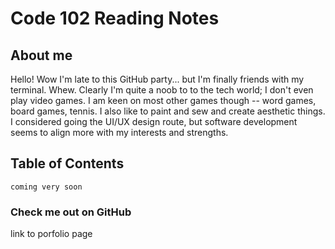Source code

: # Code 102 Reading Notes

## About me

Hello! Wow I'm late to this GitHub party... but I'm finally friends with my terminal. Whew. Clearly I'm quite a noob to to the tech world; I don't even play video games. I am keen on most other games though -- word games, board games, tennis. I also like to paint and sew and create aesthetic things. I considered going the UI/UX design route, but software development seems to align more with my interests and strengths.

## Table of Contents
    coming very soon

### Check me out on GitHub
link to porfolio page
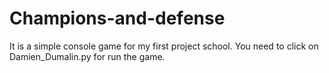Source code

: # Champions-and-defense

It is a simple console game for my first project school. You need to click on Damien_Dumalin.py for run the game.
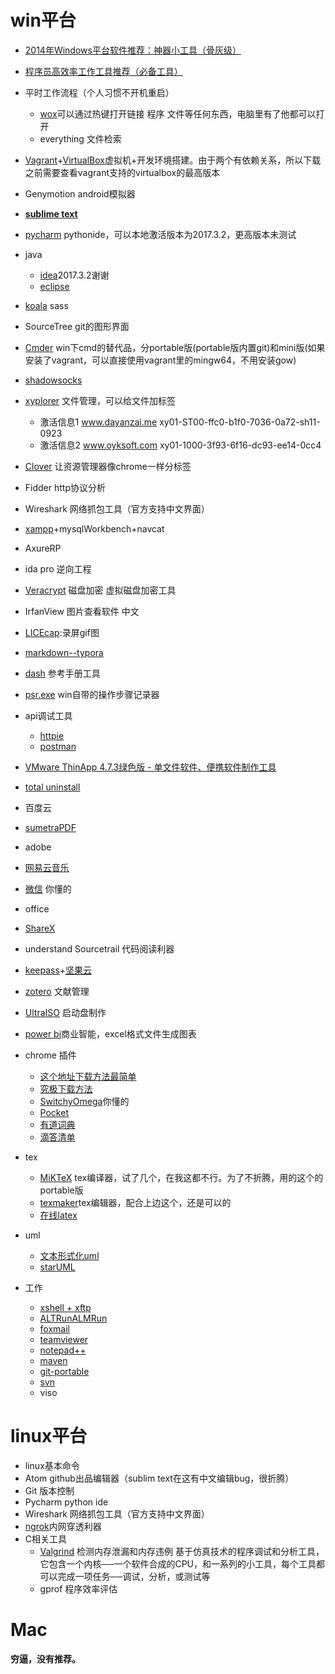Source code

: # win平台

* [2014年Windows平台软件推荐：神器小工具（骨灰级）](http://www.tuicool.com/articles/fy2EnqJ)
* [程序员高效率工作工具推荐（必备工具）](http://m.blog.csdn.net/article/details?id=41697895)
* 平时工作流程（个人习惯不开机重启）
	* [wox](https://github.com/Wox-launcher/Wox)可以通过热键打开链接 程序 文件等任何东西，电脑里有了他都可以打开
	* everything 文件检索
* [Vagrant](https://www.vagrantup.com/)+[VirtualBox](https://www.virtualbox.org/)虚拟机+开发环境搭建。由于两个有依赖关系，所以下载之前需要查看vagrant支持的virtualbox的最高版本
* Genymotion android模拟器
* **[sublime text](https://www.sublimetext.com/3)**
* [pycharm](https://www.jetbrains.com/pycharm) pythonide，可以本地激活版本为2017.3.2，更高版本未测试
* java
	* [idea](https://www.jetbrains.com/idea/)2017.3.2谢谢
	* [eclipse](http://www.eclipse.org/downloads/eclipse-packages/)
* [koala](http://koala-app.com/index-zh.html) sass
* SourceTree git的图形界面
* [Cmder](http://cmder.net/) win下cmd的替代品，分portable版(portable版内置git)和mini版(如果安装了vagrant，可以直接使用vagrant里的mingw64，不用安装gow)
* [shadowsocks](https://github.com/shadowsocks/shadowsocks-windows/releases)
* [xyplorer](https://www.xyplorer.com/) 文件管理，可以给文件加标签
	* 激活信息1 www.dayanzai.me xy01-ST00-ffc0-b1f0-7036-0a72-sh11-0923
	* 激活信息2 www.oyksoft.com xy01-1000-3f93-6f16-dc93-ee14-0cc4
* [Clover](http://cn.ejie.me/download) 让资源管理器像chrome一样分标签
* Fidder http协议分析
* Wireshark 网络抓包工具（官方支持中文界面）
* [xampp](https://www.apachefriends.org/download.html)+mysqlWorkbench+navcat
* AxureRP
* ida pro 逆向工程
* [Veracrypt](https://www.veracrypt.fr/en/Downloads.html) 磁盘加密 虚拟磁盘加密工具
* IrfanView 图片查看软件 中文
* [LICEcap](http://www.cockos.com/licecap/):录屏gif图
* [markdown--typora](http://www.typora.io/#windows)
* [dash](https://upclinux.github.io/intro/07/docset/) 参考手册工具
* [psr.exe]() win自带的操作步骤记录器
* api调试工具
	* [httpie](https://httpie.org/docs)
	* [postman](https://www.getpostman.com)
* [VMware ThinApp 4.7.3绿色版 - 单文件软件、便携软件制作工具](http://www.portablesoft.org/vmware-thinapp/)
* [total uninstall](http://www.appcgn.com/total-uninstall-pro.html)
* 百度云
* [sumetraPDF](https://www.sumatrapdfreader.org/dl/SumatraPDF-3.1.2-64.zip)
* adobe
* [网易云音乐](https://music.163.com/api/pc/download/latest)
* [微信](http://dldir1.qq.com/weixin/Windows/WeChatSetup.exe) 你懂的
* office
* [ShareX](https://github.com/ShareX/ShareX/)
* understand Sourcetrail 代码阅读利器
* [keepass](https://keepass.info/)+[坚果云](https://www.jianguoyun.com/)
* [zotero](https://www.zotero.org/) 文献管理
* [UltraISO](https://cn.ultraiso.net/xiazai.html) 启动盘制作
* [power bi](https://powerbi.microsoft.com/en-us/downloads/)商业智能，excel格式文件生成图表

* chrome 插件
	* [这个地址下载方法最简单](https://www.crx4chrome.com/)
	* [究极下载方法](https://segmentfault.com/q/1010000002574198)
	* [SwitchyOmega](https://github.com/FelisCatus/SwitchyOmega/releases)你懂的
	* [Pocket]()
	* [有道词典]()
	* [滴答清单]()
* tex
	* [MiKTeX](https://miktex.org/portable) tex编译器，试了几个，在我这都不行。为了不折腾，用的这个的portable版
	* [texmaker](http://www.xm1math.net/texmaker/assets/files/)tex编辑器，配合上边这个，还是可以的
	* [在线latex](https://cn.sharelatex.com/)
* uml
	* [文本形式化uml](http://www.ffnn.nl/pages/articles/media/uml-diagrams-using-graphviz-dot.php)
	* [starUML](http://staruml.io/download)
* 工作
	* [xshell + xftp](https://www.portablesoft.org/xshell-xftp-legacy-versions/)
	* [ALTRun](https://github.com/etworker/ALTRun)[ALMRun](https://github.com/chenall/ALMRun)
	* [foxmail](http://www.foxmail.com/)
	* [teamviewer](https://www.teamviewer.com/en/download/windows/)
	* [notepad++](https://notepad-plus-plus.org/)
	* [maven](https://maven.apache.org/download.cgi)
	* [git-portable](https://git-scm.com/download/win)
	* [svn](https://tortoisesvn.net/downloads.zh.html)
	* viso

# linux平台

* linux基本命令
* Atom github出品编辑器（sublim text在这有中文编辑bug，很折腾）
* Git 版本控制
* Pycharm python ide
* Wireshark 网络抓包工具（官方支持中文界面）
* [ngrok](http://dorole.com/tag/ngrok/)内网穿透利器
* C相关工具
    * [Valgrind](http://www.cnblogs.com/sunyubo/archive/2010/05/05/2282170.html) 检测内存泄漏和内存违例 基于仿真技术的程序调试和分析工具，它包含一个内核──一个软件合成的CPU，和一系列的小工具，每个工具都可以完成一项任务──调试，分析，或测试等
    * gprof 程序效率评估

# Mac

**穷逼，没有推荐。**
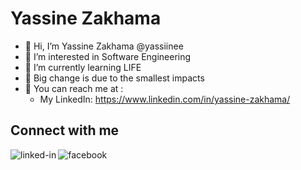 # Yassine Zakhama
- 👋 Hi, I’m Yassine Zakhama @yassiinee
- 👀 I’m interested in Software Engineering
- 🌱 I’m currently learning LIFE
- 💞️ Big change is due to the smallest impacts
- :love_letter:	 You can reach me at :
  - My LinkedIn: https://www.linkedin.com/in/yassine-zakhama/

## Connect with me
[<img align="left" alt="linked-in" src="https://img.shields.io/badge/linkedin-%230077B5.svg?&style=for-the-badge&logo=linkedin&logoColor=white" />](https://www.linkedin.com/in/yassine-zakhama/)
[<img align="left" alt="facebook" src="https://img.shields.io/badge/facebook-%231877F2.svg?&style=for-the-badge&logo=facebook&logoColor=white" />](https://www.facebook.com/yassine.zakhama.1/)
<br>
<br>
________________________
Instruções da tarefa: Reproduza fielmente, linha por linha, o texto de todos os registros acima. Deixe as imagens fora da resposta.

Resposta escrita:
Source code

: # Code 102 Reading Notes

## About me

Hello! Wow I'm late to this GitHub party... but I'm finally friends with my terminal. Whew. Clearly I'm quite a noob to to the tech world; I don't even play video games. I am keen on most other games though -- word games, board games, tennis. I also like to paint and sew and create aesthetic things. I considered going the UI/UX design route, but software development seems to align more with my interests and strengths.

## Table of Contents
    coming very soon

### Check me out on GitHub
link to porfolio page
Source code

: # Champions-and-defense

It is a simple console game for my first project school. You need to click on Damien_Dumalin.py for run the game.
Source code

: # win平台

* [2014年Windows平台软件推荐：神器小工具（骨灰级）](http://www.tuicool.com/articles/fy2EnqJ)
* [程序员高效率工作工具推荐（必备工具）](http://m.blog.csdn.net/article/details?id=41697895)
* 平时工作流程（个人习惯不开机重启）
	* [wox](https://github.com/Wox-launcher/Wox)可以通过热键打开链接 程序 文件等任何东西，电脑里有了他都可以打开
	* everything 文件检索
* [Vagrant](https://www.vagrantup.com/)+[VirtualBox](https://www.virtualbox.org/)虚拟机+开发环境搭建。由于两个有依赖关系，所以下载之前需要查看vagrant支持的virtualbox的最高版本
* Genymotion android模拟器
* **[sublime text](https://www.sublimetext.com/3)**
* [pycharm](https://www.jetbrains.com/pycharm) pythonide，可以本地激活版本为2017.3.2，更高版本未测试
* java
	* [idea](https://www.jetbrains.com/idea/)2017.3.2谢谢
	* [eclipse](http://www.eclipse.org/downloads/eclipse-packages/)
* [koala](http://koala-app.com/index-zh.html) sass
* SourceTree git的图形界面
* [Cmder](http://cmder.net/) win下cmd的替代品，分portable版(portable版内置git)和mini版(如果安装了vagrant，可以直接使用vagrant里的mingw64，不用安装gow)
* [shadowsocks](https://github.com/shadowsocks/shadowsocks-windows/releases)
* [xyplorer](https://www.xyplorer.com/) 文件管理，可以给文件加标签
	* 激活信息1 www.dayanzai.me xy01-ST00-ffc0-b1f0-7036-0a72-sh11-0923
	* 激活信息2 www.oyksoft.com xy01-1000-3f93-6f16-dc93-ee14-0cc4
* [Clover](http://cn.ejie.me/download) 让资源管理器像chrome一样分标签
* Fidder http协议分析
* Wireshark 网络抓包工具（官方支持中文界面）
* [xampp](https://www.apachefriends.org/download.html)+mysqlWorkbench+navcat
* AxureRP
* ida pro 逆向工程
* [Veracrypt](https://www.veracrypt.fr/en/Downloads.html) 磁盘加密 虚拟磁盘加密工具
* IrfanView 图片查看软件 中文
* [LICEcap](http://www.cockos.com/licecap/):录屏gif图
* [markdown--typora](http://www.typora.io/#windows)
* [dash](https://upclinux.github.io/intro/07/docset/) 参考手册工具
* [psr.exe]() win自带的操作步骤记录器
* api调试工具
	* [httpie](https://httpie.org/docs)
	* [postman](https://www.getpostman.com)
* [VMware ThinApp 4.7.3绿色版 - 单文件软件、便携软件制作工具](http://www.portablesoft.org/vmware-thinapp/)
* [total uninstall](http://www.appcgn.com/total-uninstall-pro.html)
* 百度云
* [sumetraPDF](https://www.sumatrapdfreader.org/dl/SumatraPDF-3.1.2-64.zip)
* adobe
* [网易云音乐](https://music.163.com/api/pc/download/latest)
* [微信](http://dldir1.qq.com/weixin/Windows/WeChatSetup.exe) 你懂的
* office
* [ShareX](https://github.com/ShareX/ShareX/)
* understand Sourcetrail 代码阅读利器
* [keepass](https://keepass.info/)+[坚果云](https://www.jianguoyun.com/)
* [zotero](https://www.zotero.org/) 文献管理
* [UltraISO](https://cn.ultraiso.net/xiazai.html) 启动盘制作
* [power bi](https://powerbi.microsoft.com/en-us/downloads/)商业智能，excel格式文件生成图表

* chrome 插件
	* [这个地址下载方法最简单](https://www.crx4chrome.com/)
	* [究极下载方法](https://segmentfault.com/q/1010000002574198)
	* [SwitchyOmega](https://github.com/FelisCatus/SwitchyOmega/releases)你懂的
	* [Pocket]()
	* [有道词典]()
	* [滴答清单]()
* tex
	* [MiKTeX](https://miktex.org/portable) tex编译器，试了几个，在我这都不行。为了不折腾，用的这个的portable版
	* [texmaker](http://www.xm1math.net/texmaker/assets/files/)tex编辑器，配合上边这个，还是可以的
	* [在线latex](https://cn.sharelatex.com/)
* uml
	* [文本形式化uml](http://www.ffnn.nl/pages/articles/media/uml-diagrams-using-graphviz-dot.php)
	* [starUML](http://staruml.io/download)
* 工作
	* [xshell + xftp](https://www.portablesoft.org/xshell-xftp-legacy-versions/)
	* [ALTRun](https://github.com/etworker/ALTRun)[ALMRun](https://github.com/chenall/ALMRun)
	* [foxmail](http://www.foxmail.com/)
	* [teamviewer](https://www.teamviewer.com/en/download/windows/)
	* [notepad++](https://notepad-plus-plus.org/)
	* [maven](https://maven.apache.org/download.cgi)
	* [git-portable](https://git-scm.com/download/win)
	* [svn](https://tortoisesvn.net/downloads.zh.html)
	* viso

# linux平台

* linux基本命令
* Atom github出品编辑器（sublim text在这有中文编辑bug，很折腾）
* Git 版本控制
* Pycharm python ide
* Wireshark 网络抓包工具（官方支持中文界面）
* [ngrok](http://dorole.com/tag/ngrok/)内网穿透利器
* C相关工具
    * [Valgrind](http://www.cnblogs.com/sunyubo/archive/2010/05/05/2282170.html) 检测内存泄漏和内存违例 基于仿真技术的程序调试和分析工具，它包含一个内核──一个软件合成的CPU，和一系列的小工具，每个工具都可以完成一项任务──调试，分析，或测试等
    * gprof 程序效率评估

# Mac

**穷逼，没有推荐。**
 # Yassine Zakhama
- 👋 Hi, I’m Yassine Zakhama @yassiinee
- 👀 I’m interested in Software Engineering
- 🌱 I’m currently learning LIFE
- 💞️ Big change is due to the smallest impacts
- :love_letter:	 You can reach me at :
  - My LinkedIn: https://www.linkedin.com/in/yassine-zakhama/

## Connect with me
[<img align="left" alt="linked-in" src="https://img.shields.io/badge/linkedin-%230077B5.svg?&style=for-the-badge&logo=linkedin&logoColor=white" />](https://www.linkedin.com/in/yassine-zakhama/)
[<img align="left" alt="facebook" src="https://img.shields.io/badge/facebook-%231877F2.svg?&style=for-the-badge&logo=facebook&logoColor=white" />](https://www.facebook.com/yassine.zakhama.1/)
<br>
<br>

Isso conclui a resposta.